Faculty and students of Mississippi State’s College of Veterinary Medicine and Uganda’s Makerere University pose with giraffes. MSU students and professors spend a month each summer in Uganda, experiencing the philosophy and application of One Health, an interdisciplinary and scientifically holistic field promoting collaboration across medicine, veterinary science, environmental science and other areas to better detect, prevent and respond to health threats on a local and global scale. MSU will offer One Health graduate programming beginning this fall for professionals looking to expand their knowledge and skillsets. (Photo submitted)

Beginning this fall, MSU’s College of Veterinary Medicine is offering One Health graduate programming, a Master of Science with two distinct tracts and a certificate for professionals looking to expand their knowledge and skillsets. The options are in collaboration with the College of Agriculture and Life Sciences and College of Forest Resources.

One Health is an interdisciplinary and scientifically holistic field promoting collaboration across medicine, veterinary science, environmental science and related disciplines to better detect, prevent and respond to health threats on a local and global scale.

“One Health is a viewpoint. It’s a lens that we are trying to help our students see through so they can be better leaders for the future,” said CVM One Health Director and Associate Professor Dr. Nicole Ashpole.

An expert in neuroscience and toxicology who joined the university to lead the program last year, Ashpole has been working with an interdisciplinary team to build the new curricula. The master’s program will prepare students to tackle issues like zoonotic disease emergence, antimicrobial resistance and accelerated loss of biodiversity. A non-thesis track is a series of engaging courses designed for completion in one year that introduces key foundational concepts in data science and epidemiology, disease management, systems thinking, policy and leadership. The thesis track also is available for students who wish to pursue larger research projects under direction of One Health research professors.  

The abbreviated four-course certificate program is available through MSU’s Center for Distance Education.

“At Mississippi State University, we have veterinarians, we have forestry resource specialists, agricultural specialists, agricultural scientists, social scientists, people working in the humanities, and people leading our leadership institutions,” said Ashpole. “We are perfectly positioned to bring all these people together to have our students and trainees learn from experts across all these disciplines to make a better tomorrow.”

Ashpole explained MSU has been at the forefront of One Health since the concept was coined following a series of zoonotic disease outbreaks in the early 2000s. Longtime CVM Professor Dr. Margaret Khaitsa used the approach when building the ongoing Tropical Veterinary and One Health summer study abroad collaboration between CVM and Uganda’s Makerere University.

“We bring not only veterinary students. We also bring students from other disciplines,” Khaitsa said. “They work together with their fellow students from Uganda who themselves are from different disciplines.”

Now under the leadership of Assistant Professor of Pathobiology and Population Medicine Dr. Stephen Reichley, CVM students and professors spend a month each summer in the African country, working across disciplines to experience the philosophy and application of One Health in the field.

“Because of the program Dr. Khaitsa founded, our experience with One Health at this university is vast.
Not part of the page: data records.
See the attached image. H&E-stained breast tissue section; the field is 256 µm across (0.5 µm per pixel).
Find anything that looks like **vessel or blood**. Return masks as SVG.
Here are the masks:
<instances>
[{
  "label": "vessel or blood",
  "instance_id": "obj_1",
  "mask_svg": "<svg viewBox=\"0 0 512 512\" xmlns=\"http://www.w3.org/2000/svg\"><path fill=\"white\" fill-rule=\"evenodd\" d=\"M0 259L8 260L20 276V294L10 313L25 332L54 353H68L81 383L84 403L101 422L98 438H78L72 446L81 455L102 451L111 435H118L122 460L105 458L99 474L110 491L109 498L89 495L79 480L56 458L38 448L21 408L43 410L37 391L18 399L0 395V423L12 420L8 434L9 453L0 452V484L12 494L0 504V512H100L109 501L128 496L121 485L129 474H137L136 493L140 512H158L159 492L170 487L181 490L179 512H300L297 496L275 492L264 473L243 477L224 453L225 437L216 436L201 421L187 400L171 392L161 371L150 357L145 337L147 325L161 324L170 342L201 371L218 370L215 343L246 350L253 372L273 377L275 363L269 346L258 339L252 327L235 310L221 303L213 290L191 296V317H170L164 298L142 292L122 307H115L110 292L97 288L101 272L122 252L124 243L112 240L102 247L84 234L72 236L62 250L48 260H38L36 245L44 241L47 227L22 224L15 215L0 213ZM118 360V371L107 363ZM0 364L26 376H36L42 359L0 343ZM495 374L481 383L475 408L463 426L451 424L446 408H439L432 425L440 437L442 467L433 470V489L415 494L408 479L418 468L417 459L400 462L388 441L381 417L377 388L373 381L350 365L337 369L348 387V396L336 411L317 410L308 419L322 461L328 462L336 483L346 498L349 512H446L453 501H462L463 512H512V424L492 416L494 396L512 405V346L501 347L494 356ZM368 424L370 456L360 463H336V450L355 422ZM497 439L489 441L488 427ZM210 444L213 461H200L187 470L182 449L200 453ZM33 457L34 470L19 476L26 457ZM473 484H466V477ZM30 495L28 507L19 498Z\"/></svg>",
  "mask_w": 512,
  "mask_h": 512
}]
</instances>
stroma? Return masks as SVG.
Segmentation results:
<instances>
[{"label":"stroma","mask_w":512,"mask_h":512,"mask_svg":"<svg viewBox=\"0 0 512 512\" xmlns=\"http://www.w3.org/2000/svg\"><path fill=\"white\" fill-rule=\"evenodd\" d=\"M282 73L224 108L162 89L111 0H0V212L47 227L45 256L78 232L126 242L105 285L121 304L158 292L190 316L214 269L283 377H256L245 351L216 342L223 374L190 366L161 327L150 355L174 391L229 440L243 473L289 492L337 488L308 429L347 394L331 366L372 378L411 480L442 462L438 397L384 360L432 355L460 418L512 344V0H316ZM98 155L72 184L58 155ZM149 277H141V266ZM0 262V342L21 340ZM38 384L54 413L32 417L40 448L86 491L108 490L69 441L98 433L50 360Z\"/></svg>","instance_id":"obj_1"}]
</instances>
The fact that you have Mississippi students learning from Ugandan students and vice-versa is the very heart of One Health because our students get to bring that knowledge about animal production and wildlife disease surveillance back with them,” Ashpole said.
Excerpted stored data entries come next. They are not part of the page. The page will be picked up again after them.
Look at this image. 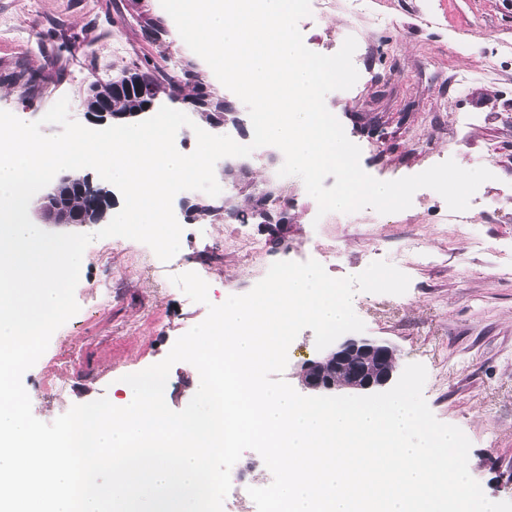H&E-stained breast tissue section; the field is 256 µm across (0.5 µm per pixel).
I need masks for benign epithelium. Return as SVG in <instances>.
I'll return each mask as SVG.
<instances>
[{"mask_svg": "<svg viewBox=\"0 0 512 512\" xmlns=\"http://www.w3.org/2000/svg\"><path fill=\"white\" fill-rule=\"evenodd\" d=\"M96 125H105L114 118L112 102L101 98L85 113ZM71 189V179L61 178L46 196L48 204L41 215L48 224H86L85 213L70 210L59 204L60 195ZM90 201V208L104 217L108 211L103 199L93 189L92 180L82 185ZM253 223L260 225L272 237L283 238L288 229V209L274 207L275 184L252 191ZM396 369L395 349L390 344L369 338H347L324 350L315 358L303 362L300 372L302 388L314 395L339 396L345 392L372 394L386 390L394 379Z\"/></svg>", "mask_w": 512, "mask_h": 512, "instance_id": "benign-epithelium-1", "label": "benign epithelium"}]
</instances>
In 2021, Khaitsa was named to the One Health High-Level Expert Panel, which advises the Food and Agriculture Organization of the United Nations, the World Organization for Animal Health, United Nations Environment Program, and World Health Organization.

Grounded in MSU’s land-grant mission, the Division of Agriculture, Forestry, and Veterinary Medicine has worked for generations to improve the health and resilience of people, animals and the environment across the Magnolia State and beyond. The new One Health programs build on this legacy by preparing students to apply integrated thinking and strategic problem-solving to global health challenges.